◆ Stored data
◆ ◆ ◆
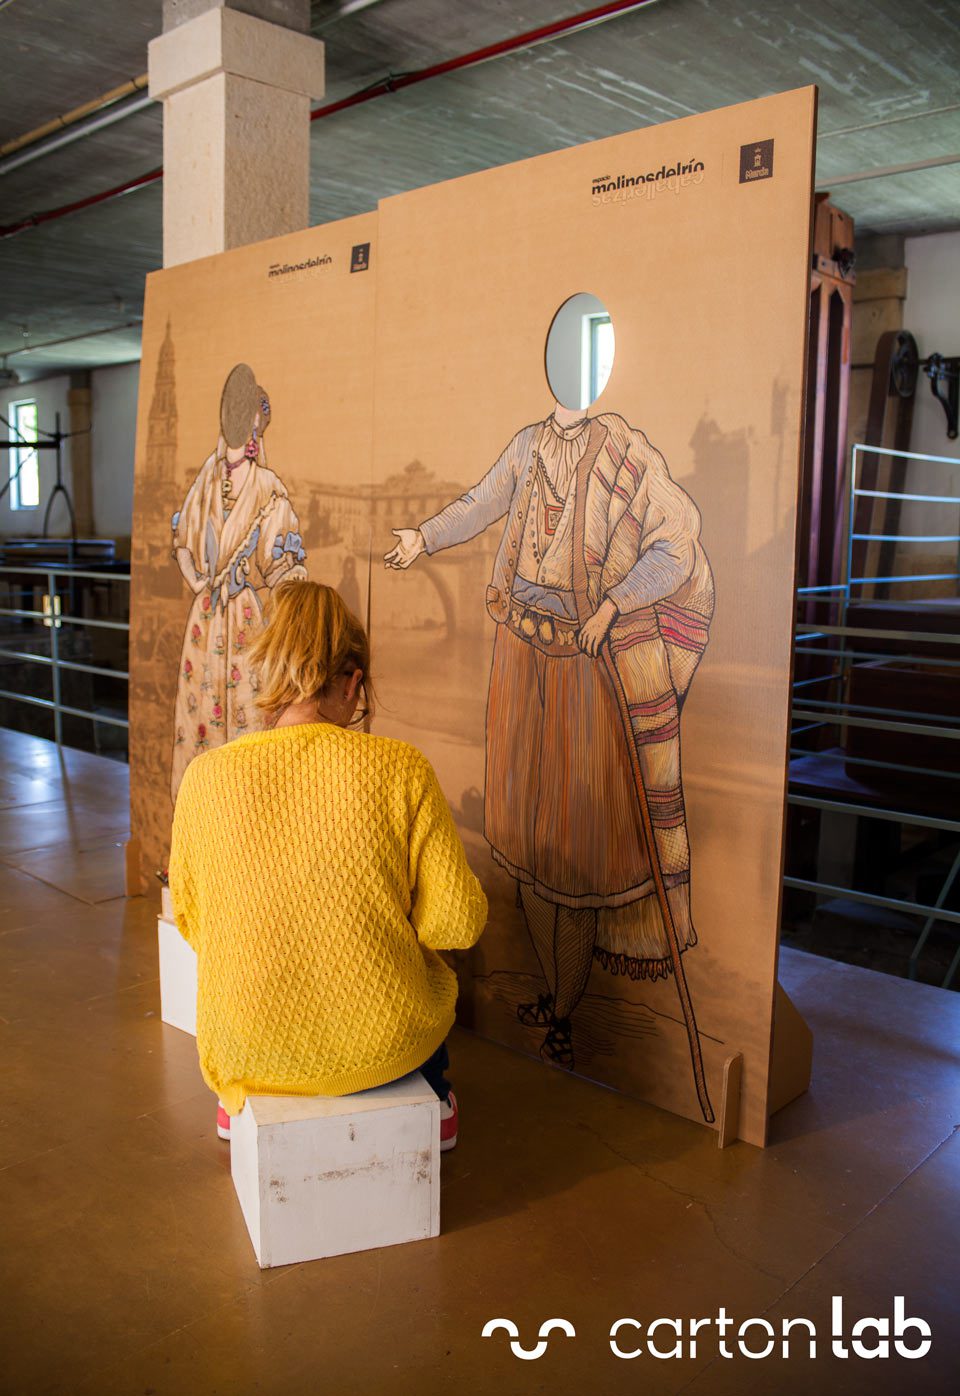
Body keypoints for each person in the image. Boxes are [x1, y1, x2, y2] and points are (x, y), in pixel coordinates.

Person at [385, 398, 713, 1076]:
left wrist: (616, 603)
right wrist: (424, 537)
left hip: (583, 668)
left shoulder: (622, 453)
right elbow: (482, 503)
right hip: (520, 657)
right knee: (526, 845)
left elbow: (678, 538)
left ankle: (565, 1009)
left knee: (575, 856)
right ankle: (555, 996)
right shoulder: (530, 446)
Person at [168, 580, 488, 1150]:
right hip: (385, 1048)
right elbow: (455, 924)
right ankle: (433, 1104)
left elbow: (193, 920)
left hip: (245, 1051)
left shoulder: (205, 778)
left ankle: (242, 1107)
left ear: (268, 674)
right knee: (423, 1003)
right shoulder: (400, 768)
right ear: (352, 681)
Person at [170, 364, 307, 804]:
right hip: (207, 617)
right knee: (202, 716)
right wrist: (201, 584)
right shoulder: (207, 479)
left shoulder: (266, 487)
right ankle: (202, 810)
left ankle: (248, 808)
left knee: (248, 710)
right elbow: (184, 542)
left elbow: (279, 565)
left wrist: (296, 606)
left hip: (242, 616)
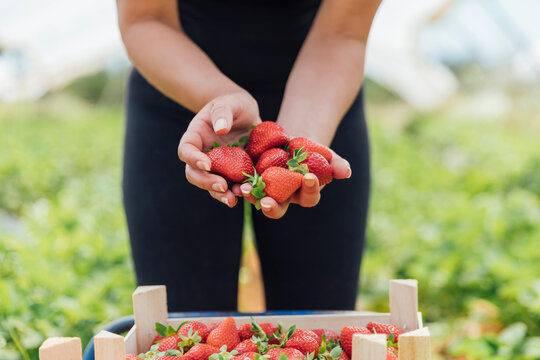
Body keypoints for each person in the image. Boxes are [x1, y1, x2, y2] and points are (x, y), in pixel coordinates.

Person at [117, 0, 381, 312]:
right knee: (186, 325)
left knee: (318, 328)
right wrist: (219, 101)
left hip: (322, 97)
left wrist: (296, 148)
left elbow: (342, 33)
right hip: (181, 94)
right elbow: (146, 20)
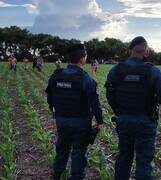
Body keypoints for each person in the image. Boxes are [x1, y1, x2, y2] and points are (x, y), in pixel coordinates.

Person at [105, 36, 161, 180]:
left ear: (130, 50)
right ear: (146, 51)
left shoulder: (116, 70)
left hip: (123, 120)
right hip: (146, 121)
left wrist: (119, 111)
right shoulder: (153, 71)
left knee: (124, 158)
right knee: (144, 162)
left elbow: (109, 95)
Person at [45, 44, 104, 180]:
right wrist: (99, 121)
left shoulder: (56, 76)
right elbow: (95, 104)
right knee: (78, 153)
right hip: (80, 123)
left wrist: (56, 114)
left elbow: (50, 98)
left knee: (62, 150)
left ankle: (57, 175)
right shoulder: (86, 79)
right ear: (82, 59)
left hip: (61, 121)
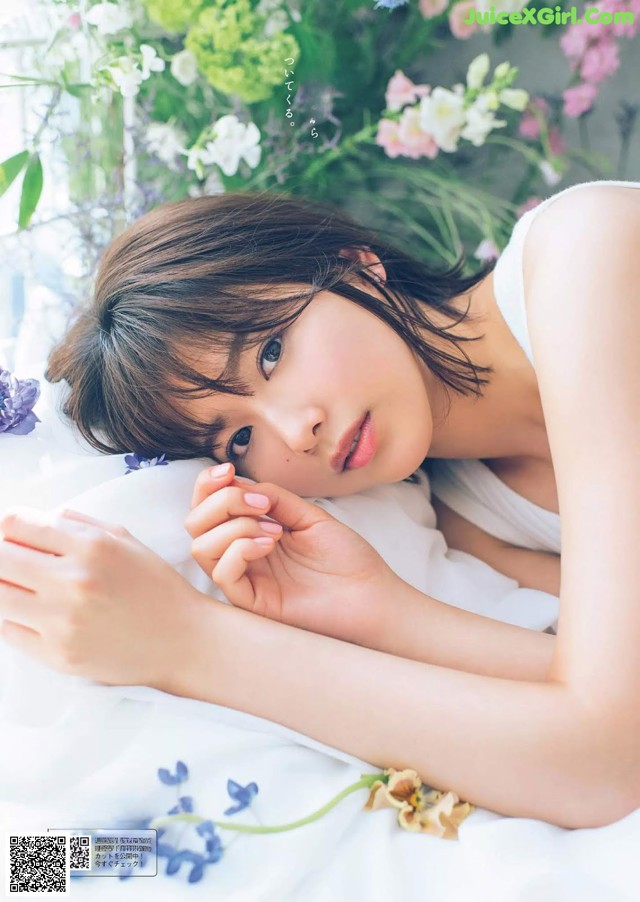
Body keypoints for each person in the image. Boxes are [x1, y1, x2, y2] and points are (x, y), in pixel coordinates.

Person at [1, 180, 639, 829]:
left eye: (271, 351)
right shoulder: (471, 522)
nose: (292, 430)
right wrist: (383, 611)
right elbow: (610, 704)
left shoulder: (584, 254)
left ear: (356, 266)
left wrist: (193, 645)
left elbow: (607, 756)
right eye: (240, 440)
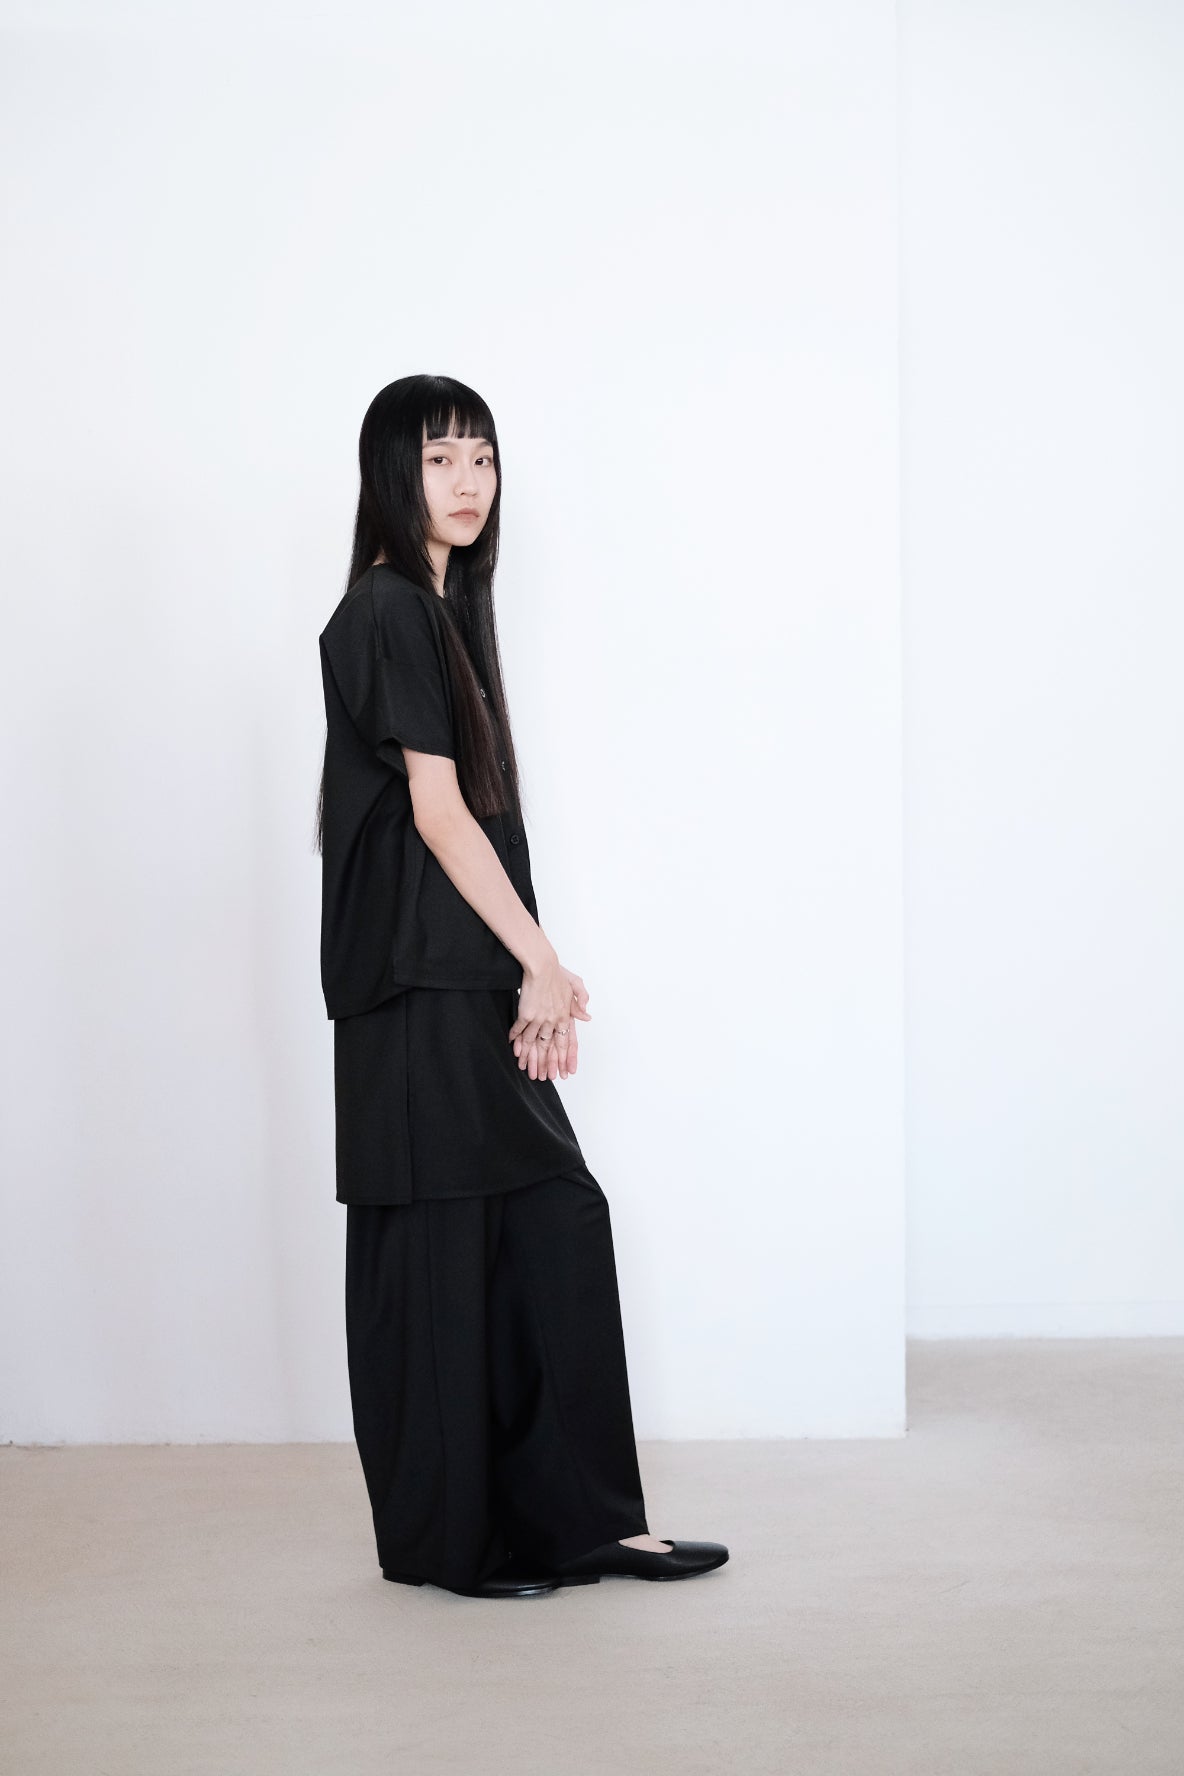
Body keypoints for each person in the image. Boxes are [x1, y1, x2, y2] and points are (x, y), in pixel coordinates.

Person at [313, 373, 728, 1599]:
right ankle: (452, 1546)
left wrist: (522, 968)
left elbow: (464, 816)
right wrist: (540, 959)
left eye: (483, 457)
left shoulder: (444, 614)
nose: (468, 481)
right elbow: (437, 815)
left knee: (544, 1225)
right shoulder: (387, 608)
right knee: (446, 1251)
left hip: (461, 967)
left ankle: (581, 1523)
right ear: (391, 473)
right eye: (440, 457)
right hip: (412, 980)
◆ ◆ ◆
◆ TASK
Beginning with the line that has "right shoulder: (471, 522)", repeat each remaining line of the data above word for word, keeping pictures out.

◆ OUTPUT OF THE EXERCISE
right shoulder: (471, 522)
nose: (292, 430)
right wrist: (383, 611)
right elbow: (610, 704)
left shoulder: (584, 254)
left ear: (356, 266)
left wrist: (193, 645)
left elbow: (607, 756)
right eye: (240, 440)
Body keypoints for each person in the image. Boxes are [x1, y1, x2, y2] and points are (x, y), in pixel coordinates.

Person at [313, 373, 728, 1599]:
right ankle: (452, 1546)
left wrist: (522, 968)
left elbow: (464, 816)
right wrist: (540, 959)
left eye: (483, 457)
left shoulder: (444, 614)
nose: (468, 481)
right elbow: (437, 815)
left knee: (544, 1225)
right shoulder: (387, 608)
right knee: (446, 1251)
left hip: (461, 967)
left ankle: (581, 1523)
right ear: (391, 473)
right eye: (440, 457)
right hip: (412, 980)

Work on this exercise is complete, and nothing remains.